Ultimately, Judge Kacsmaryk held that if Congress wanted to expand the definition of “sex” under Title VII it is free to do so and knows how to amend a law. Absent Congressional action, the court held, the definition of “sex” in Title VII does not include “gender identity” or “sexual orientation,” and the EEOC’s 2024 Guidance “contravenes Title VII's plain text.” Accordingly, the court vacated the “gender-identity related portions” of the EEOC’s 2024 Guidance.
What Employers Need to Know
This ruling only vacates the “gender identity-related” portions of the EEOC’s 2024 Guidance. While the decision may impact federal enforcement of Title VII in some jurisdictions, it does not affect state or local laws that explicitly include sexual orientation and gender identity as protected characteristics. Furthermore, while Judge Kacsmaryk vacated portions of the 2024 Guidance, and it is unlikely that the EEOC will appeal given the current administration’s directives on enforcement and policy, Bostock is still binding law. Despite the district court’s holdings regarding the definition of sex, the Supreme Court in Bostock stated, “[f]or an employer to discriminate against employees for being homosexual or transgender, the employer must intentionally discriminate against individual men and women in part because of sex. That has always been prohibited by Title VII's plain terms—and that should be the end of the analysis.” Bostock, 590 U.S. at 662 (internal quotations omitted). Therefore, employers should still be mindful of the Bostock opinion.

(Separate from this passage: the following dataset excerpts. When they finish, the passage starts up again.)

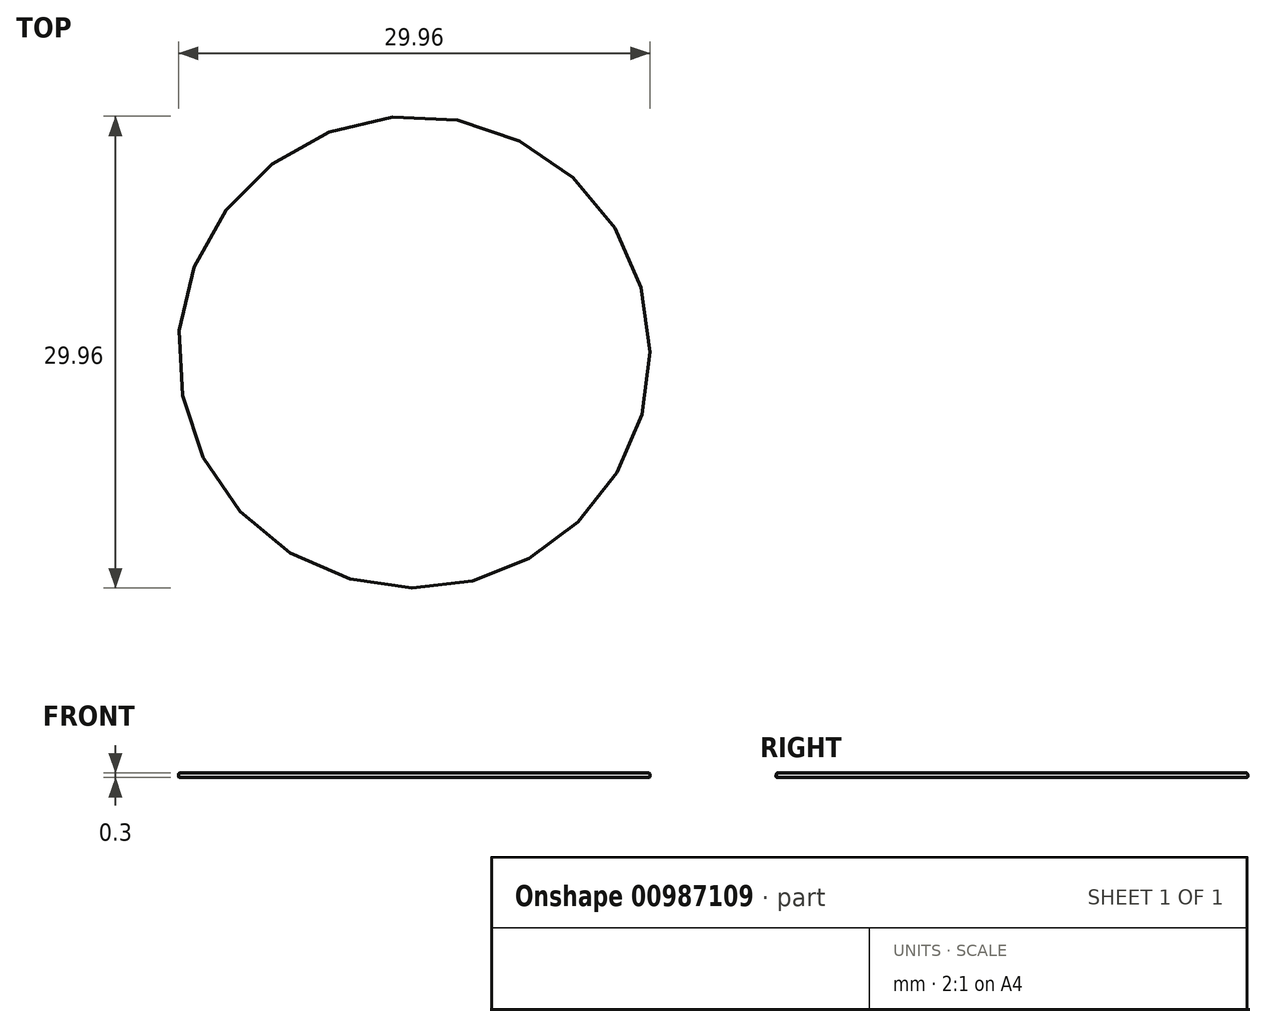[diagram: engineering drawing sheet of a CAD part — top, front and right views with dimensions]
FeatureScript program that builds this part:
annotation { "Feature Type Name" : "Feature", "Feature Type Description" : "" }
export const myFeature = defineFeature(function(context is Context, id is Id, definition is map)
    precondition{}
    {
        {
            var Q0;
            Q0=qCreatedBy(makeId("Top.planeOp"),FACE);
            var sketch = newSketch(context, id + "F0", { "sketchPlane" : qUnion([Q0])});
            skCircle(sketch, "E0", {"center": v(0, 0) * mm, "radius": 15 * mm});
            skSolve(sketch);
        }
        {
            var Q0;
            Q0 = qSketchRegion(id + "F0", true);
            extrude(context, id + "F1", {"entities" : qUnion([Q0]), "depth" : 0.3 * mm, "offsetDistance" : 25 * mm, "hasDraft" : true, "draftAngle" : 8 * degree, "draftPullDirection" : true});
        }
        {
            var Q0;
            Q0=makeQuery(id+"F1.opExtrude","CAP_EDGE",EDGE,{"disambiguationData":[OSD([sQuery(id+"F0.wireOp",EDGE,"E0")])],"isStart":false});
            var Q1;
            Q1=makeQuery(id+"F1.opExtrude","CAP_EDGE",EDGE,{"disambiguationData":[OSD([sQuery(id+"F0.wireOp",EDGE,"E0")])],"isStart":true});
            fillet(context, id + "F2", {"entities" : qUnion([Q0, Q1]), "radius" : 0.1 * mm, "tangentPropagation" : true, "allowEdgeOverflow" : false});
        }
    });
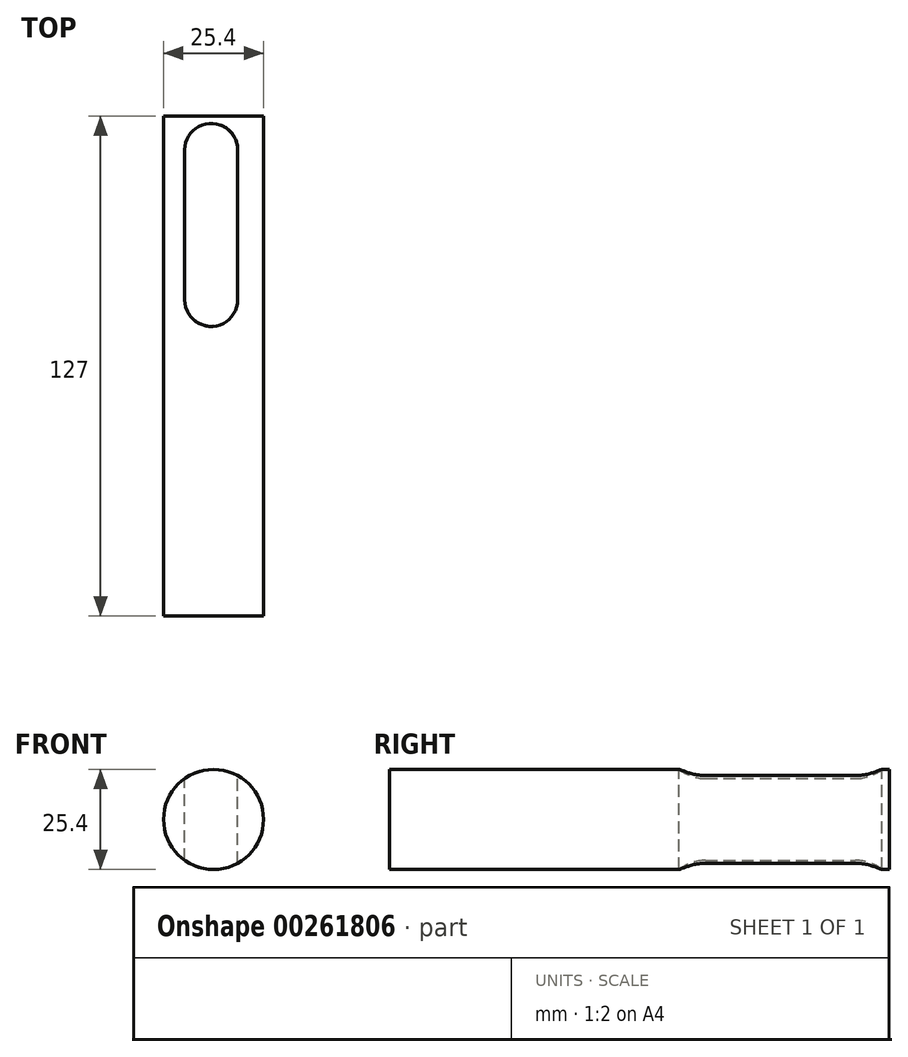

Importantly, Bostock only addressed the question of termination. Bostock specifically stated that “other policies and practices might or might not qualify as unlawful discrimination or find justifications under other provisions of Title VII are questions for future cases, not these.” Bostock, 590. U.S. at 681. It is these “other policies and practices” that the 2024 Guidance attempted to address, and which have now been vacated. These types of “policies and practices” prohibited by the now-vacated portion of the 2024 Guidance could still, nevertheless, result in lengthy litigation for employers, which ultimately will have to end at the Supreme Court for a final determination. Employers should continue to monitor their obligations under Title VII as well as their obligations under all applicable state and local laws that provide protections greater than Title VII.